# PROBLEM TO WORK ON
Each line of the entries below that holds "outside" is needed, copied in full.

# RECORDS TO USE
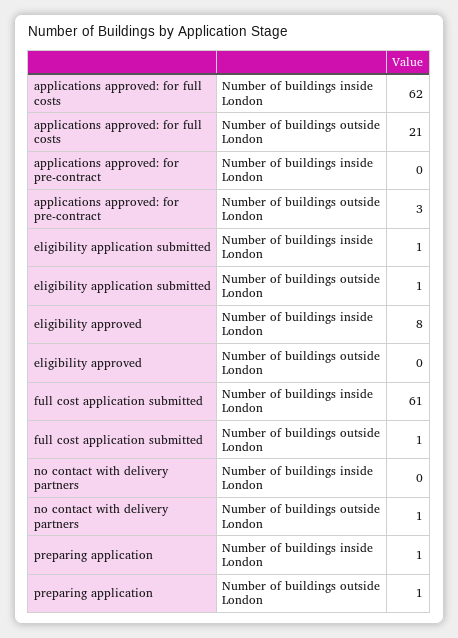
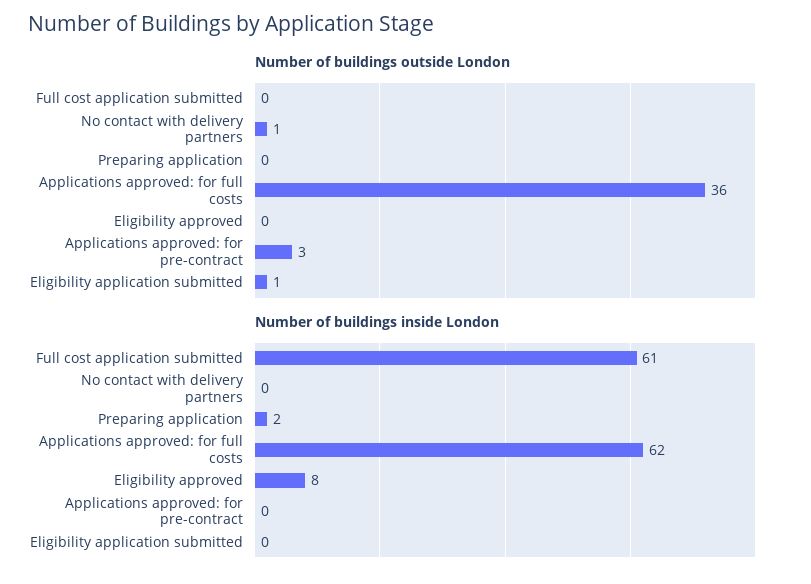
Number of buildings outside London, applications approved: for full costs: 21 -> 36
Number of buildings inside London, eligibility application submitted: 1 -> 0
Number of buildings outside London, full cost application submitted: 1 -> 0
Number of buildings inside London, preparing application: 1 -> 2
Number of buildings outside London, preparing application: 1 -> 0

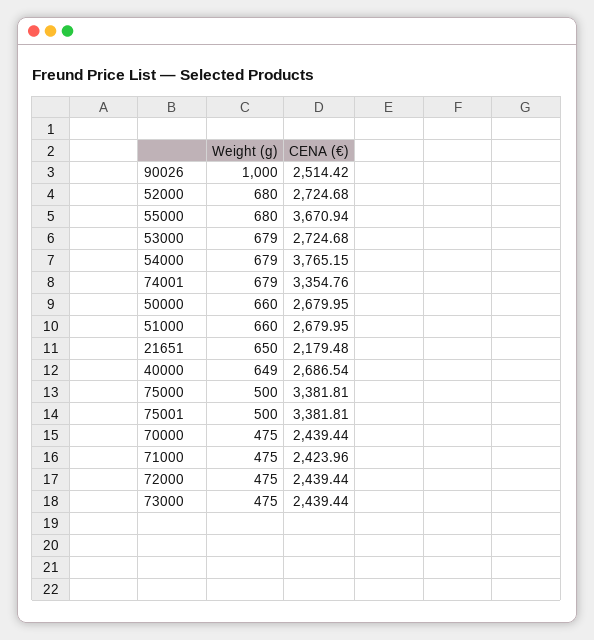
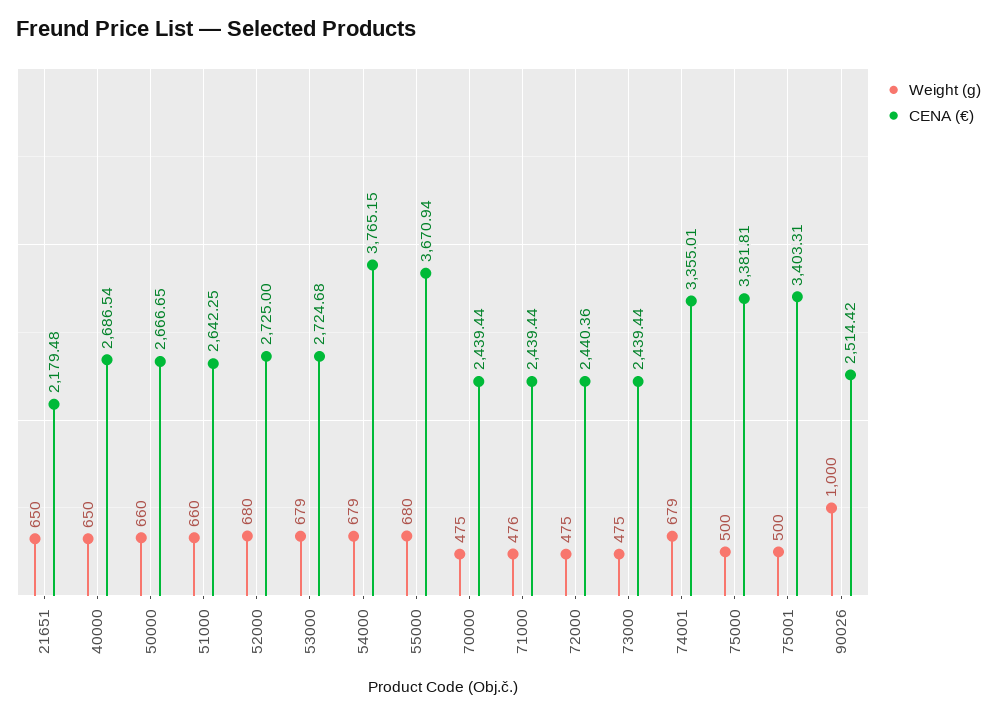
CENA (€), 52000: 2724.68 -> 2725
CENA (€), 74001: 3354.76 -> 3355.01
CENA (€), 50000: 2679.95 -> 2666.65
CENA (€), 51000: 2679.95 -> 2642.25
Weight (g), 40000: 649 -> 650
CENA (€), 75001: 3381.81 -> 3403.31
Weight (g), 71000: 475 -> 476
CENA (€), 71000: 2423.96 -> 2439.44
CENA (€), 72000: 2439.44 -> 2440.36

# RESPONSE TO THIS EXERCISE
Number of buildings outside London, applications approved: for full costs: 21 -> 36
Number of buildings outside London, full cost application submitted: 1 -> 0
Number of buildings outside London, preparing application: 1 -> 0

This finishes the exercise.